Die Rollen im Arbeitsschutz sollten nicht nur als Namensliste gepflegt werden. Entscheidend ist die Funktion.

  • entscheiden
  • beraten
  • unterstützen
  • unterweisen
  • melden
  • kontrollieren
  • dokumentieren

Betriebliche Rollen

Die wichtigsten Rollen überschneiden sich je nach Unternehmensgröße. Trotzdem sollte sichtbar sein, welche Aufgabe tatsächlich gemeint ist.

  • Arbeitgeber oder Geschäftsführung: organisiert und verantwortet Arbeitsschutz
  • Führungskräfte: setzen Arbeitsschutz im Bereich um
  • Fachkraft für Arbeitssicherheit: berät sicherheitstechnisch
  • Betriebsarzt: berät arbeitsmedizinisch
  • Sicherheitsbeauftragte: unterstützen im Arbeitsbereich
  • Beschäftigte: wirken mit, melden Gefahren und beachten Schutzmaßnahmen
  • Arbeitsschutzausschuss: koordiniert Themen in geeigneten Betrieben

Externe Stellen

Auch externe Stellen spielen eine Rolle, sind aber nicht Teil der normalen Linienorganisation.
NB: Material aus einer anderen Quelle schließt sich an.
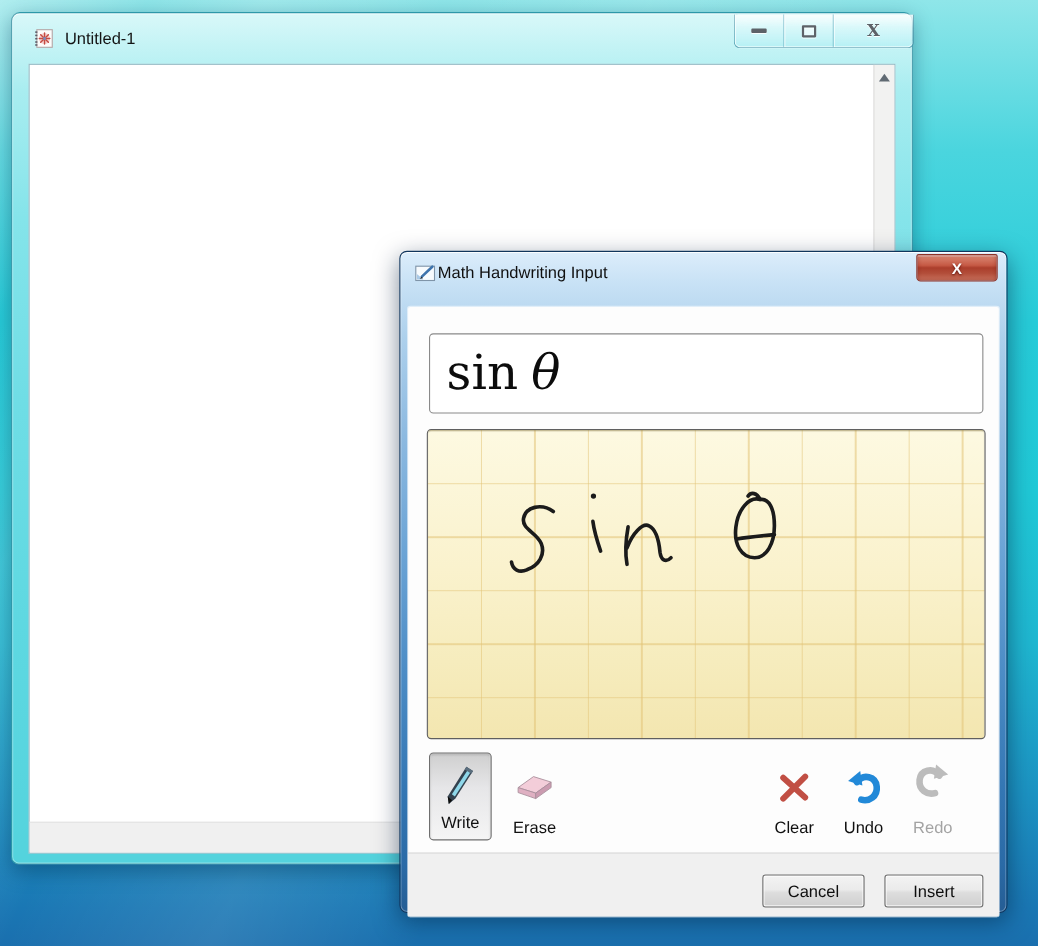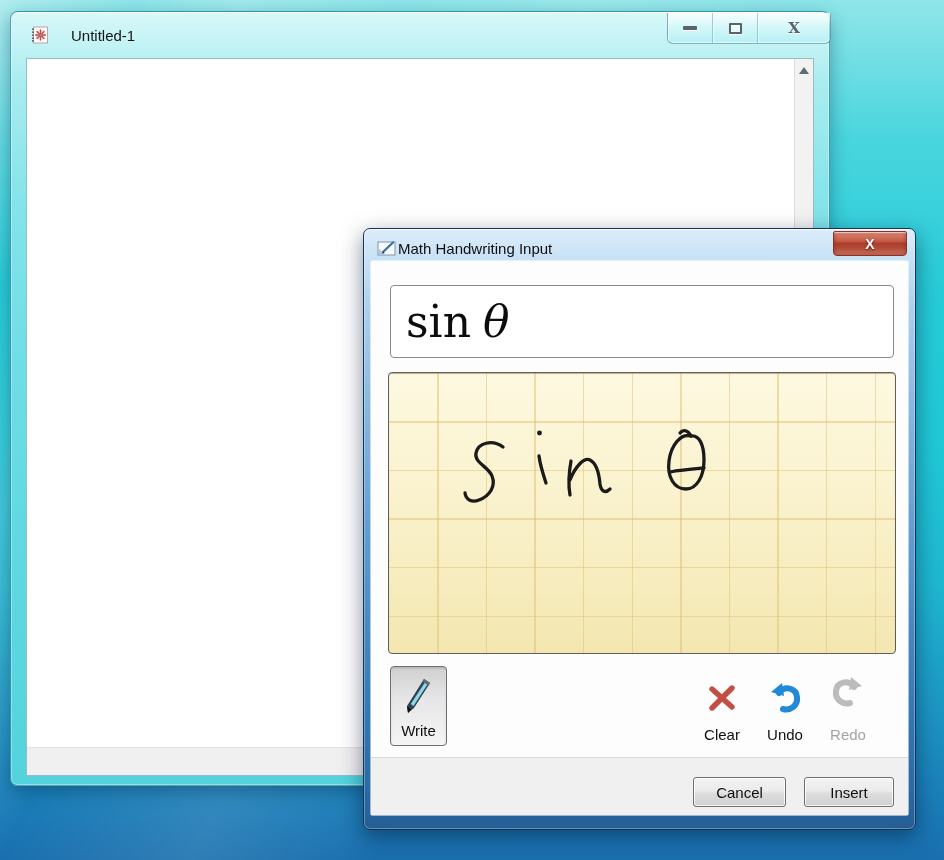--- a/index.html
+++ b/index.html
@@ -18,21 +18,21 @@
   
   .main-window {
     position:absolute; left:10px; top:11px; width:820px; height:775px;
     border:1px solid rgba(22,118,140,.65); border-radius:8px 8px 7px 7px;
     background:linear-gradient(180deg, #d9f8f9 0%, #a9edf0 9%, #85e4ea 24%,
       #6fdde5 46%, #5ed8e1 72%, #54d3dd 100%);
     box-shadow: 0 6px 18px rgba(0,40,70,.38), inset 0 1px 0 rgba(255,255,255,.75),
       inset 0 0 0 1px rgba(255,255,255,.35);
   }
   .mw-titlebar { position:absolute; left:0; top:0; width:100%; height:46px;
-    display:flex; align-items:center; padding-left:20px; gap:22px; }
+    display:flex; align-items:center; padding-left:20px; gap:10px; }
   .mw-title { font-size:15px; color:#141414; }
   .mw-controls {
     position:absolute; left:656px; top:1px; height:31px; display:flex;
     border:1px solid rgba(30,115,140,.55); border-top:none;
     border-radius:0 0 6px 6px; overflow:hidden;
     background:linear-gradient(180deg, rgba(255,255,255,.85), rgba(222,250,252,.55) 42%, rgba(165,236,243,.45));
     box-shadow: inset 0 -1px 0 rgba(255,255,255,.65);
   }
   .mw-cbtn { width:45px; display:flex; align-items:center; justify-content:center;
     border-right:1px solid rgba(95,170,190,.55); box-shadow: inset 1px 0 0 rgba(255,255,255,.7); }
@@ -70,21 +70,21 @@
   .dlg-close {
     position:absolute; top:2px; right:8px; width:74px; height:25px;
     border:1px solid #8d3126; border-radius:2px 2px 4px 4px;
     background:linear-gradient(180deg, #efb2a4 0%, #d67e6a 10%, #c65a45 40%,
       #ab3e2c 50%, #b34e3a 72%, #cb7561 100%);
     box-shadow: inset 0 1px 0 rgba(255,255,255,.5), inset 0 0 4px rgba(110,20,10,.45);
     display:flex; align-items:center; justify-content:center;
     color:#ffffff; font-weight:bold; font-size:14px;
     text-shadow:0 1px 2px rgba(80,10,5,.9);
   }
-  .dlg-client { position:absolute; left:7px; top:32px; width:537px; height:554px;
+  .dlg-client { position:absolute; left:7px; top:50px; width:537px; height:554px;
     background:#fdfdfd; border-radius:2px; box-shadow:0 0 0 1px rgba(255,255,255,.55); }
 
   .preview-field { position:absolute; left:19px; top:24px; width:504px; height:73px;
     background:#ffffff; border:1px solid #898989; border-radius:4px;
     display:flex; align-items:center; padding-left:15px;
     font-family:"DejaVu Serif", serif; font-size:44px; color:#0c0c0c; }
   .preview-field .var { font-style:italic; margin-left:12px; }
 
   .ink-canvas { position:absolute; left:17px; top:111px; width:508px; height:282px;
     border:1px solid #5f5f5f; border-radius:4px; overflow:hidden;
@@ -216,20 +216,30 @@
           <svg width="27" height="37" viewBox="0 0 27 37">
             <path d="M19 1 L25 5 L9 30 L3 35 L2 28 Z" fill="#33424f"></path>
             <path d="M20.5 3.5 L23.2 5.3 L8.5 28 L5.8 26 Z" fill="#8fd8ea"></path>
             <path d="M3 35 L2 28 L6 31.4 Z" fill="#0d0d0d"></path>
             <path d="M19 1 L25 5 L23.4 7.5 L17.4 3.5 Z" fill="#5a6e7e"></path>
           </svg>
         </div>
         <span class="tb-label">Write</span>
       </div>
 
+      <div class="toolbar-item item-erase">
+        <div class="tb-iconbox">
+          <svg width="36" height="26" viewBox="0 0 36 26">
+            <path d="M3 13 L17 3 L33 8 L19 18 Z" fill="#f3cdd9" stroke="#a8909c" stroke-width=".8"></path>
+            <path d="M3 13 L19 18 L19 23 L3 17.5 Z" fill="#dfb0c2" stroke="#a8909c" stroke-width=".8"></path>
+            <path d="M19 18 L33 8 L33 13 L19 23 Z" fill="#cb9bb0" stroke="#a8909c" stroke-width=".8"></path>
+          </svg>
+        </div>
+        <span class="tb-label">Erase</span>
+      </div>
 
 
       <div class="toolbar-item item-clear">
         <div class="tb-iconbox">
           <svg width="30" height="30" viewBox="0 0 30 30">
             <g stroke="#c14f44" stroke-width="5.4" stroke-linecap="round" fill="none">
               <path d="M5 6 L25 24"></path>
               <path d="M25 5 L5 25"></path>
             </g>
           </svg>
  • Unfallversicherungsträger
  • staatliche Arbeitsschutzaufsicht
  • externe Fachkraft für Arbeitssicherheit
  • externer Betriebsarzt
  • Sachverständige oder befähigte Personen für Spezialprüfungen

Organigramm und Nachweise

Für die Praxis hilft ein Arbeitsschutzorganigramm. Es sollte nicht nur Namen zeigen, sondern Zuständigkeiten, Beratungswege, Eskalation und Vertretung.

  • Rollenübersicht
  • Pflichtenübertragungen
  • Bestellungen
  • Qualifikations- oder Schulungsnachweise
  • ASA-Protokolle
  • Maßnahmen mit Verantwortlichen

Typische Verwechslungen

Fachkraft für Arbeitssicherheit, Betriebsarzt und Sicherheitsbeauftragte unterstützen den Betrieb. Sie übernehmen nicht automatisch die Arbeitgeberverantwortung. Wenn Aufgaben übertragen werden, braucht es konkrete Regelung, Befugnisse, Ressourcen und Kontrolle.